▶ HOW TO COMPLETE THIS TASK
Reproduce word for word the material from the line with "Ajtóra való szőnyeg - Boldog Halloween - 60 x" through the line with "देनों को करने", including both of those lines.
---------- DATA UNDER STUDY
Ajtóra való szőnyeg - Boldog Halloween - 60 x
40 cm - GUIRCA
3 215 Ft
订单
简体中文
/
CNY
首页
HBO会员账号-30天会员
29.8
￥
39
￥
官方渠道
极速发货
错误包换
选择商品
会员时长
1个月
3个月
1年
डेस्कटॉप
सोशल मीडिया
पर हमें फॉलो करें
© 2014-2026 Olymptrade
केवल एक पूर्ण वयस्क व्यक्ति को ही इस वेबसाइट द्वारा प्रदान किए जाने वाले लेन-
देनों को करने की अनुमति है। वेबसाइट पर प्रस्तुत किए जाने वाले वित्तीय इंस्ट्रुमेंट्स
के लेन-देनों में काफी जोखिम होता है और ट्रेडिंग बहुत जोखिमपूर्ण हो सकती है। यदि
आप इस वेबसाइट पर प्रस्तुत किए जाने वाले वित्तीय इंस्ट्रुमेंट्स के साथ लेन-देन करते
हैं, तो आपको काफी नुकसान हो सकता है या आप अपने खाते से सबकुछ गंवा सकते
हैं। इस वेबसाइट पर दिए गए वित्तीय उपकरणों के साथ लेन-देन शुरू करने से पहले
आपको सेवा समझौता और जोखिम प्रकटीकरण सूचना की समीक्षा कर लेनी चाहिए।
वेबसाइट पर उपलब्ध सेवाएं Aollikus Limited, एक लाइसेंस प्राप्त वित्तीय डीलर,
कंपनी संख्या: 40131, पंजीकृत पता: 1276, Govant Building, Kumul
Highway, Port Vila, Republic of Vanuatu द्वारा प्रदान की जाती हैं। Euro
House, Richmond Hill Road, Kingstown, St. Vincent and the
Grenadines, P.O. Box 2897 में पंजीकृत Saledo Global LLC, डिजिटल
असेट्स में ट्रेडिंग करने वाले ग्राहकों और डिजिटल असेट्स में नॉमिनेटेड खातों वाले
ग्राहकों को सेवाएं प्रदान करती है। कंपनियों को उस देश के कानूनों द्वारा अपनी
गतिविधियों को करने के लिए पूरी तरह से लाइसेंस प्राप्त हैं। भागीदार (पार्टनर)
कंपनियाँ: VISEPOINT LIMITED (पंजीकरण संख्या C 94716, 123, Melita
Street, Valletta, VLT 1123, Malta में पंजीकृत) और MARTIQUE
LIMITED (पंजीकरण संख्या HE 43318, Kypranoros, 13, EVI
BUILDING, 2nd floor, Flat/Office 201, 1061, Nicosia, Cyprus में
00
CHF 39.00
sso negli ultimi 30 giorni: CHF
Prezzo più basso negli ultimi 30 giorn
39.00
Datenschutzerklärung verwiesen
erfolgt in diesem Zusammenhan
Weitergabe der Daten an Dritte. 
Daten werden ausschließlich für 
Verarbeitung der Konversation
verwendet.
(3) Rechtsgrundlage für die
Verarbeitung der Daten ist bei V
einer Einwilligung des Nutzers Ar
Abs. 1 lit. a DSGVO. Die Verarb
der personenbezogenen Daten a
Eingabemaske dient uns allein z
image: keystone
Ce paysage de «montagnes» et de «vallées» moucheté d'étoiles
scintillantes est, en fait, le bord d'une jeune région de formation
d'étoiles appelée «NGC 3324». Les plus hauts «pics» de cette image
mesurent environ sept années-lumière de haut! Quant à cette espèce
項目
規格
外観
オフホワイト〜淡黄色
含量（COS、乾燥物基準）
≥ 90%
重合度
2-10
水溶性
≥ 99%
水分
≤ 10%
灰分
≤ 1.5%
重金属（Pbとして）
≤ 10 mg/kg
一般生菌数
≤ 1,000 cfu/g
--------------------
---------- DATA UNDER STUDY
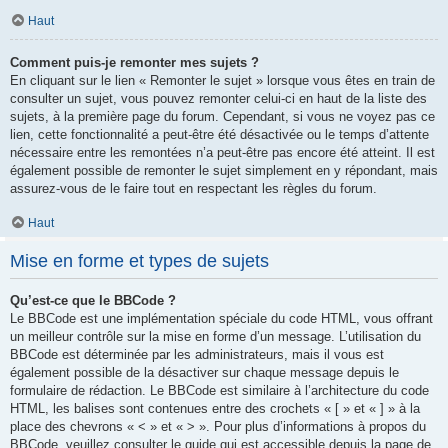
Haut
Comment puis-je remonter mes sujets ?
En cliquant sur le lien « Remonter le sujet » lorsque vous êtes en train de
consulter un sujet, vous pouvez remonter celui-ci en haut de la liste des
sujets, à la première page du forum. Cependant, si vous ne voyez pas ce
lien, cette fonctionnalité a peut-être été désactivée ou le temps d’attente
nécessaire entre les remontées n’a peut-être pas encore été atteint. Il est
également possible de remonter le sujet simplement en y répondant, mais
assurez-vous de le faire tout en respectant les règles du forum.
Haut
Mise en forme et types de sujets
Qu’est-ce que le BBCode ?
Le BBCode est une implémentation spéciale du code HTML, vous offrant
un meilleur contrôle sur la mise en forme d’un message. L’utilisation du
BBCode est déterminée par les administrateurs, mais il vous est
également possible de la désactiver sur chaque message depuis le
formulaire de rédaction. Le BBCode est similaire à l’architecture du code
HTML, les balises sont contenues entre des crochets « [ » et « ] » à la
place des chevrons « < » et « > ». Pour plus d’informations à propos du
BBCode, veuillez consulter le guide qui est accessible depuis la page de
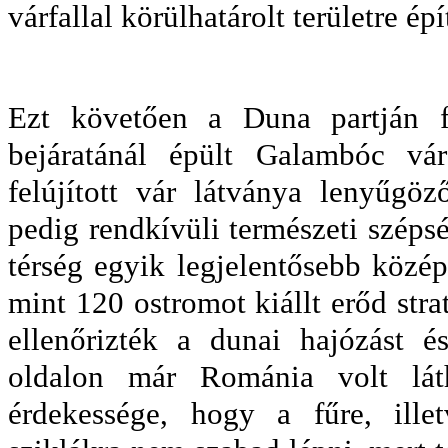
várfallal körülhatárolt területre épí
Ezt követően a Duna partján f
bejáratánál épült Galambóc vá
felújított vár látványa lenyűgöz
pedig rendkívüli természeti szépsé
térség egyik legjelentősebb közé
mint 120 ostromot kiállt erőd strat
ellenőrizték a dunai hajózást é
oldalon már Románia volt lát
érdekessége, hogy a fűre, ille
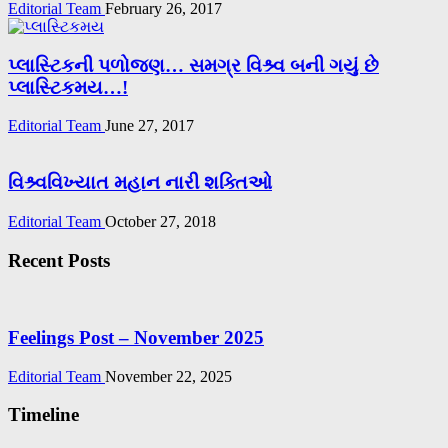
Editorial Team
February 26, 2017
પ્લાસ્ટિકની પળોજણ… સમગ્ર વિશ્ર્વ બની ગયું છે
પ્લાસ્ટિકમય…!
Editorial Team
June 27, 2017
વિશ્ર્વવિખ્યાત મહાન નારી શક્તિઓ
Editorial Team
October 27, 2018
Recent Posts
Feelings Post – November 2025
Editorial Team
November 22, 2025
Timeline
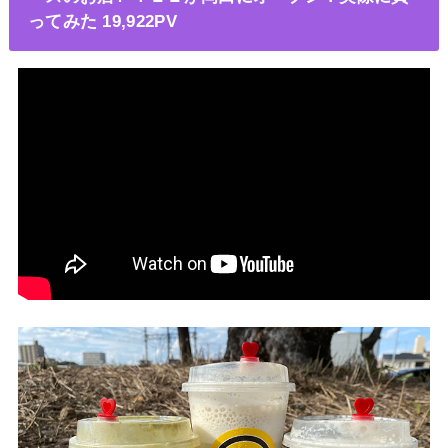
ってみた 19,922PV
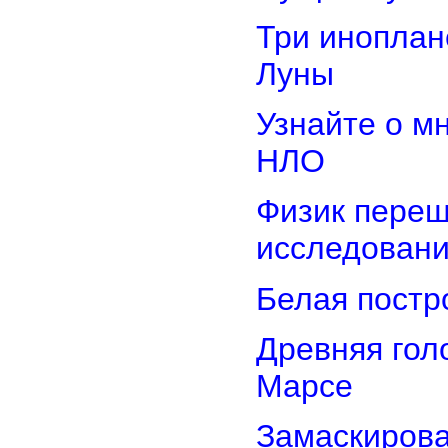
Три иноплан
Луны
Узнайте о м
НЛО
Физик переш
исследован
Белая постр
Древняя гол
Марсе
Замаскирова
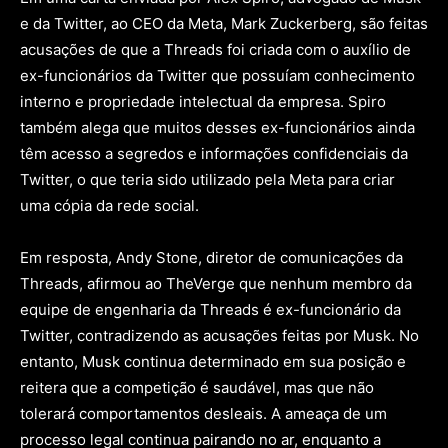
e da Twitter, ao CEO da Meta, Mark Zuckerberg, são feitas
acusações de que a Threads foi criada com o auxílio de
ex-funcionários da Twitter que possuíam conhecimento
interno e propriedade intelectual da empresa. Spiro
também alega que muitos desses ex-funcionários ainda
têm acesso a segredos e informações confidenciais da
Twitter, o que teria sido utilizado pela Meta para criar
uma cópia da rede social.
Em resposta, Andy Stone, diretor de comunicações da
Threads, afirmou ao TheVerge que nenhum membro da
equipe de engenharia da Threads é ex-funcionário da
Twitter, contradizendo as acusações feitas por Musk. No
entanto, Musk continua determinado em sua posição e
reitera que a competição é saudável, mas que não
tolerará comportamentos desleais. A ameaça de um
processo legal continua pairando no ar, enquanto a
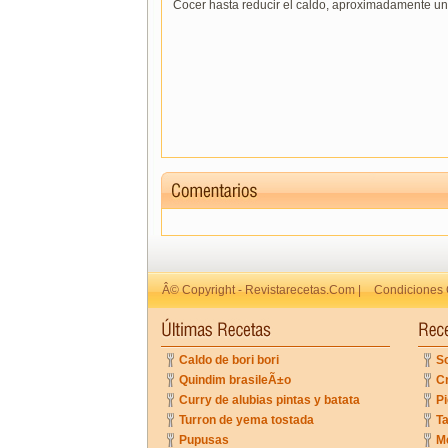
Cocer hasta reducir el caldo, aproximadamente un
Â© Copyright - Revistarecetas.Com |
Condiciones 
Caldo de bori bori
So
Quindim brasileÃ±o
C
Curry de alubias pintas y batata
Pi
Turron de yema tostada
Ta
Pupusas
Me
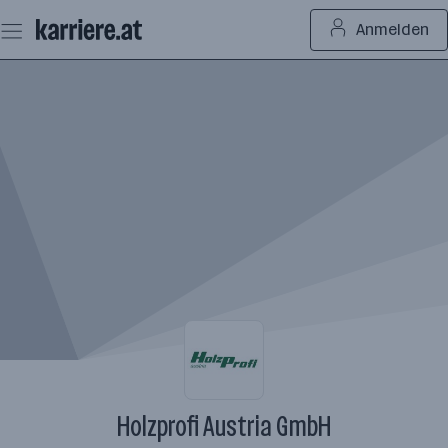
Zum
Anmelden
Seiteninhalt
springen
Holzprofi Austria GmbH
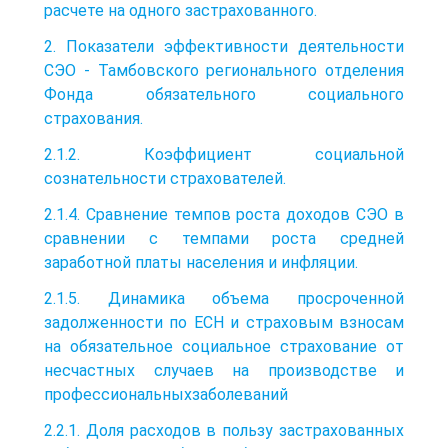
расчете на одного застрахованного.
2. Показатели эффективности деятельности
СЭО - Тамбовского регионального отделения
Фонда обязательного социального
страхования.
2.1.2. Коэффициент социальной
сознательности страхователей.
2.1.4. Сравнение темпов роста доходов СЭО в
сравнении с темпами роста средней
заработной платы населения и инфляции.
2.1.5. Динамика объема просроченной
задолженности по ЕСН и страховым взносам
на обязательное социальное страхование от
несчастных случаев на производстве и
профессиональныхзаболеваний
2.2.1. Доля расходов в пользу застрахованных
--------------------
▶ RESPONSE TO THIS TASK
Ajtóra való szőnyeg - Boldog Halloween - 60 x
40 cm - GUIRCA
3 215 Ft
订单
简体中文
/
CNY
首页
HBO会员账号-30天会员
29.8
￥
39
￥
官方渠道
极速发货
错误包换
选择商品
会员时长
1个月
3个月
1年
डेस्कटॉप
सोशल मीडिया
पर हमें फॉलो करें
© 2014-2026 Olymptrade
केवल एक पूर्ण वयस्क व्यक्ति को ही इस वेबसाइट द्वारा प्रदान किए जाने वाले लेन-
देनों को करने की अनुमति है। वेबसाइट पर प्रस्तुत किए जाने वाले वित्तीय इंस्ट्रुमेंट्स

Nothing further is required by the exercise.